На Ворона обернулся один из «эсэсовцев». Действительно, похож. Черный, горбоносый, худощавый, некрупный такой мужик, даже движения какие-то птичьи, очень быстрые, но как бы фиксируются в конечных положениях. Кавказец? А может, казак. Или просто так перемешалось все в России, тогда еще. Никогда не понимал российских нациков. Плесень.
– Ты у нас вроде самый запасливый.

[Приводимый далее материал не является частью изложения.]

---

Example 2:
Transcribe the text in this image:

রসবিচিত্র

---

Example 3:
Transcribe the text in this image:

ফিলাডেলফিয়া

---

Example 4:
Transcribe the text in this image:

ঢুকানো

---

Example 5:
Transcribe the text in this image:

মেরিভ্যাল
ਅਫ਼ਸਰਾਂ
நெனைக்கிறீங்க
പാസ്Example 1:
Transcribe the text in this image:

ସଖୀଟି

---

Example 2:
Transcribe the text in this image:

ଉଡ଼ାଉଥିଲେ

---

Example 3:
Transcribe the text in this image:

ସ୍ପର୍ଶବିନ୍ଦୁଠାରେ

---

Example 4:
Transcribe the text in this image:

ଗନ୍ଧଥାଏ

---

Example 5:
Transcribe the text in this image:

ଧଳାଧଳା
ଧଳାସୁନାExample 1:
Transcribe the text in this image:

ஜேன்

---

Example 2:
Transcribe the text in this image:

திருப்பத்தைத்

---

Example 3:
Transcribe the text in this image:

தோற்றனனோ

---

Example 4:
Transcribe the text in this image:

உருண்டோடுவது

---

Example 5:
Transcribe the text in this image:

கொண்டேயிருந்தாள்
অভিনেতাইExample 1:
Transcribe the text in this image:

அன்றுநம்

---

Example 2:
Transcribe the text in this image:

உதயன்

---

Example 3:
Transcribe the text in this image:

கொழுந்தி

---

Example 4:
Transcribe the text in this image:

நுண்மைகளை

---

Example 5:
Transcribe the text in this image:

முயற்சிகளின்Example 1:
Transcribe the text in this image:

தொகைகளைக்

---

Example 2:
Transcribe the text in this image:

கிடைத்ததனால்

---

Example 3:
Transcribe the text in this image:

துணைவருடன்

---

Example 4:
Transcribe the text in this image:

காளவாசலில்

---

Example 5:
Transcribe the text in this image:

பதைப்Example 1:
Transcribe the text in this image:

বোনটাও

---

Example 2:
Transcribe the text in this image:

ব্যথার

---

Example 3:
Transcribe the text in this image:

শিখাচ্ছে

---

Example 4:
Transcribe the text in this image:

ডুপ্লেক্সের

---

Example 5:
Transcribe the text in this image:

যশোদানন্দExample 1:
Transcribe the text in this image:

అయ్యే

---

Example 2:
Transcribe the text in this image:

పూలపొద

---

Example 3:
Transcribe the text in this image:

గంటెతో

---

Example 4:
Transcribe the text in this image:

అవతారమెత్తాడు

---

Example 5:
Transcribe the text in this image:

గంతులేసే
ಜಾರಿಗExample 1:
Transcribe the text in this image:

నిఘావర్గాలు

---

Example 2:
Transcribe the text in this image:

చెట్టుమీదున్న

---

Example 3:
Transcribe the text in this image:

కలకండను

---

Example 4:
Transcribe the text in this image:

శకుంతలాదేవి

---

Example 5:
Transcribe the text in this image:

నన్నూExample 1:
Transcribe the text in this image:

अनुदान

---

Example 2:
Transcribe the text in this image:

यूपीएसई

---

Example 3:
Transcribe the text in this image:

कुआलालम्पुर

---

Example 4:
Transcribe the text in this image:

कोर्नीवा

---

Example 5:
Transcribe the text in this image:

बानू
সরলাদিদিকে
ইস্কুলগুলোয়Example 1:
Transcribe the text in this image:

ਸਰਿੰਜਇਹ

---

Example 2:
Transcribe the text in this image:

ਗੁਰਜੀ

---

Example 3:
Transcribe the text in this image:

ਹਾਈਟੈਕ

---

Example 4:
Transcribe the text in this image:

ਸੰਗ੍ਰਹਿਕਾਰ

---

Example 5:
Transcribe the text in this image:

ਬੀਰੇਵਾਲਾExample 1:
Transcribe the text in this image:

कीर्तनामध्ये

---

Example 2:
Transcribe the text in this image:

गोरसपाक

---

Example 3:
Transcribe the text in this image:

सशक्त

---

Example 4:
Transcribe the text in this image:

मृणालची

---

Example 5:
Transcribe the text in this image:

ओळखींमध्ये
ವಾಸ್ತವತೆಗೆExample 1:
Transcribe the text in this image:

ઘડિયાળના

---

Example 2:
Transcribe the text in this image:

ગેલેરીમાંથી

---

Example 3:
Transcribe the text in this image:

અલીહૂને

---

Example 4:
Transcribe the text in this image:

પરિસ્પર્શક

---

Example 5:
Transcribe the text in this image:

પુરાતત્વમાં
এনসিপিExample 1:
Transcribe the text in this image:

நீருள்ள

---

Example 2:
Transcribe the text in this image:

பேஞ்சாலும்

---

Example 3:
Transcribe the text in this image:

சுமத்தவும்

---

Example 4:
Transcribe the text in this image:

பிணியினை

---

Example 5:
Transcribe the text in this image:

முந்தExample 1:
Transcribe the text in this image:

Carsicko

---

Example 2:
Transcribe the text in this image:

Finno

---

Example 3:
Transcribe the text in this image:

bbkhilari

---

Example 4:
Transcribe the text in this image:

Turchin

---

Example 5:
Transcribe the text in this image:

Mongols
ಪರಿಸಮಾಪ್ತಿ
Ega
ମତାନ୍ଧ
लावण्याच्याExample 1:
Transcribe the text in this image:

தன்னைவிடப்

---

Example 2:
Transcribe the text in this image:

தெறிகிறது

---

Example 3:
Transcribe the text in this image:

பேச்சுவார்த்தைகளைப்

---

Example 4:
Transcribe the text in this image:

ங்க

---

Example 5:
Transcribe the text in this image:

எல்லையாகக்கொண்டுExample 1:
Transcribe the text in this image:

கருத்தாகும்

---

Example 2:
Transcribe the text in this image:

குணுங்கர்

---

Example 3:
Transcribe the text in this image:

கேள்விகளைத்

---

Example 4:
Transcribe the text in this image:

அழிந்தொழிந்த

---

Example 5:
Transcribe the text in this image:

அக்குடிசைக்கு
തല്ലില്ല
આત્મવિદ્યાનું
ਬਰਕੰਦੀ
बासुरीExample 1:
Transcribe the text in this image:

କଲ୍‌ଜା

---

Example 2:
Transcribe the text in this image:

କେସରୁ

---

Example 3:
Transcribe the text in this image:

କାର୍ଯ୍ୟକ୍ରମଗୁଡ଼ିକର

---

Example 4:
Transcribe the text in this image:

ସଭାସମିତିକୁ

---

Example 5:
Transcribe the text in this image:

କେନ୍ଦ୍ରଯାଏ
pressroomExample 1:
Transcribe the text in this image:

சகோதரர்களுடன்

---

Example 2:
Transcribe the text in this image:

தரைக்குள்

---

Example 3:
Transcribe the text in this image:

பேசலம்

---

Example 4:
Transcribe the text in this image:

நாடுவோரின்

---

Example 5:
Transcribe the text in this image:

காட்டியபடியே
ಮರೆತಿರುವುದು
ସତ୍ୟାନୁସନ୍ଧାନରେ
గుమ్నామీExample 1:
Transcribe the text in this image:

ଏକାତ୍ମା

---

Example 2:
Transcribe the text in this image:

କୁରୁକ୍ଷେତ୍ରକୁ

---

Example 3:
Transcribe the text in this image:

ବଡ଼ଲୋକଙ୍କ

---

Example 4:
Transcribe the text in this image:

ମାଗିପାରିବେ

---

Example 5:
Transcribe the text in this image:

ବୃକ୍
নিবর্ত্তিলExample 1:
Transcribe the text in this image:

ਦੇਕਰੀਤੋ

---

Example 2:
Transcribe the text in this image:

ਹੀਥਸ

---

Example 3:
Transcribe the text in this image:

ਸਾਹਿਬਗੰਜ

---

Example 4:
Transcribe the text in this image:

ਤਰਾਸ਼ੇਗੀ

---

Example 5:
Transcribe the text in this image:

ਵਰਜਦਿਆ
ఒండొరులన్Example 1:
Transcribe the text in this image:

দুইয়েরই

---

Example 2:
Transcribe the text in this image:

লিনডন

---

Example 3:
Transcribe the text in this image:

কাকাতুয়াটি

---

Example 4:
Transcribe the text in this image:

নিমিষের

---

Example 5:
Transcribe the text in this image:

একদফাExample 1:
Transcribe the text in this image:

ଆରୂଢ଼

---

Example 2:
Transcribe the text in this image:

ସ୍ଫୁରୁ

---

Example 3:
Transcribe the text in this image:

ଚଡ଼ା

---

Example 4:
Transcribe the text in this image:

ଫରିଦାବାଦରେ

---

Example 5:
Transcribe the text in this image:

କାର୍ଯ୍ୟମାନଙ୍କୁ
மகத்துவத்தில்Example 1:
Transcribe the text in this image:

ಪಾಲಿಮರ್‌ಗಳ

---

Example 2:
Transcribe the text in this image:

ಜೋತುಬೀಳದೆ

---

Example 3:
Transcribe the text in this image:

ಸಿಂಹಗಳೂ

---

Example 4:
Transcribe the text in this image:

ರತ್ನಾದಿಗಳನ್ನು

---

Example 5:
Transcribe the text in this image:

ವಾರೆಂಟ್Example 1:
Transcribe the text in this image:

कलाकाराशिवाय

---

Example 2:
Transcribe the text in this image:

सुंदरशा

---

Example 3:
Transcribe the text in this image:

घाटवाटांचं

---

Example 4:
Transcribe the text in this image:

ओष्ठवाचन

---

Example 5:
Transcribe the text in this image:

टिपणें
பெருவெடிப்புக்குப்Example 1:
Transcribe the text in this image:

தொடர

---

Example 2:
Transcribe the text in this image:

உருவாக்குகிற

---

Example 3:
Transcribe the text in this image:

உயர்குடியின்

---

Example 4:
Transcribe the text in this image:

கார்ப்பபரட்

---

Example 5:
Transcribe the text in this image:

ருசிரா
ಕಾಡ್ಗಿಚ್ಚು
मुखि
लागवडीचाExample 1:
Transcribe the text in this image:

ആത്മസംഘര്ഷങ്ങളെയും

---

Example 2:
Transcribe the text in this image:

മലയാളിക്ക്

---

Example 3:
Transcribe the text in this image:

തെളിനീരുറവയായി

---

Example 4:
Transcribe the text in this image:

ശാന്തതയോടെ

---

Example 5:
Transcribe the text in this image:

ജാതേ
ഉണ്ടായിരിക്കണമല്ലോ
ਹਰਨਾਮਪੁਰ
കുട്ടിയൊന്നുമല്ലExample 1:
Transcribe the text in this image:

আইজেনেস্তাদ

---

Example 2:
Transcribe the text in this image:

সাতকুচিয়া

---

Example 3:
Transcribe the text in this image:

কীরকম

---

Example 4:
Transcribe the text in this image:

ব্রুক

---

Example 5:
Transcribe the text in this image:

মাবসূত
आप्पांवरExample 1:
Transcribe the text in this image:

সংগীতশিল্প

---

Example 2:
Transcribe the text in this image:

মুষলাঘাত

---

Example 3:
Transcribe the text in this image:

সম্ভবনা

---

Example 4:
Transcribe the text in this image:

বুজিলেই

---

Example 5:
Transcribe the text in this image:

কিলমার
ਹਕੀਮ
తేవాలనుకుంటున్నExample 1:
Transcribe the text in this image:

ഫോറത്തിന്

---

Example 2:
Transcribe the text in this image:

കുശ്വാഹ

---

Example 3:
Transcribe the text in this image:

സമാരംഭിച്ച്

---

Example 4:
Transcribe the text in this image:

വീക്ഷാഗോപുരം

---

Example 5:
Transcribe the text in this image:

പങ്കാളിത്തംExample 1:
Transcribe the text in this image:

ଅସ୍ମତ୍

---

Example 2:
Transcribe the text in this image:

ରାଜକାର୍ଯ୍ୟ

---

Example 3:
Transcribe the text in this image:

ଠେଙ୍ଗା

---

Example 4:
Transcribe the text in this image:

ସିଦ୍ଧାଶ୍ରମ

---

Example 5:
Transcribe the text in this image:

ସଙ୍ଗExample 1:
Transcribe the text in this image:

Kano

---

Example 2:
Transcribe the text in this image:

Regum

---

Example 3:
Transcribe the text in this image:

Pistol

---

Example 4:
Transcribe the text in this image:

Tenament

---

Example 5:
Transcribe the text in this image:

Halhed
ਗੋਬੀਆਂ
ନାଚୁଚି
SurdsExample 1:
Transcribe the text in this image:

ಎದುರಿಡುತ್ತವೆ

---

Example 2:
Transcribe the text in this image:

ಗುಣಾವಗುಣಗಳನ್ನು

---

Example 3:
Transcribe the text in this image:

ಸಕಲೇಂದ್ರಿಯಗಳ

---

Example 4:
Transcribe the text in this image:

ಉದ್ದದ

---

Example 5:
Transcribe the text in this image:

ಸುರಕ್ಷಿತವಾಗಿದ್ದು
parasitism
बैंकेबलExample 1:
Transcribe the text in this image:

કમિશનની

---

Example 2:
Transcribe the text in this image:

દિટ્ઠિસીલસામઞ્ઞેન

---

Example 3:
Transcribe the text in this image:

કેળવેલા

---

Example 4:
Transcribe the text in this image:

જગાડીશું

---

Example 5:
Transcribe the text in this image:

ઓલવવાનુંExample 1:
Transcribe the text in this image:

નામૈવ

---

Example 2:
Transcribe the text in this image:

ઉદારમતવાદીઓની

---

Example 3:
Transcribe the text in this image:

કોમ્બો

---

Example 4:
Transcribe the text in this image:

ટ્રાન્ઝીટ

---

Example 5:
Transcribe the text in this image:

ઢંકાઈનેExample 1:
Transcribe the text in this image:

Ножичек не завалялся? Ну, и насчет пожрать?
Слова не промолвив, Ворон достает из вещмешка нечто продолговатое и протягивает мне, а сам начинает «накрывать на стол», вроде неспешно, но на самом деле очень быстро.
Нож. Заметно не новый, но вполне приличный. Абсолютно без наворотов, и исполнение достаточно грубое. Довольно увесистый. Длиной меньше тридцати, лезвие сантиметров пятнадцать, с полуторной заточкой. Крестовина. Прямая. Ножны металлические, тоже без затей. С петелькой под поясной ремень – на фиг не нужна. Рукоять с глубокими скошенными продольными пропилами на деревянных накладках, довольно ухватистая. Центровка так себе. Не супер, конечно, но хоть не складной
[192]
. Не люблю эти шалости. Что складные, что выкидные. Для уголовников хороши. И балбесам нравится. А в реале пока его разложишь или пока выкинешь, тебя уже раза три… Особенно если лезвие сбоку выкидывается.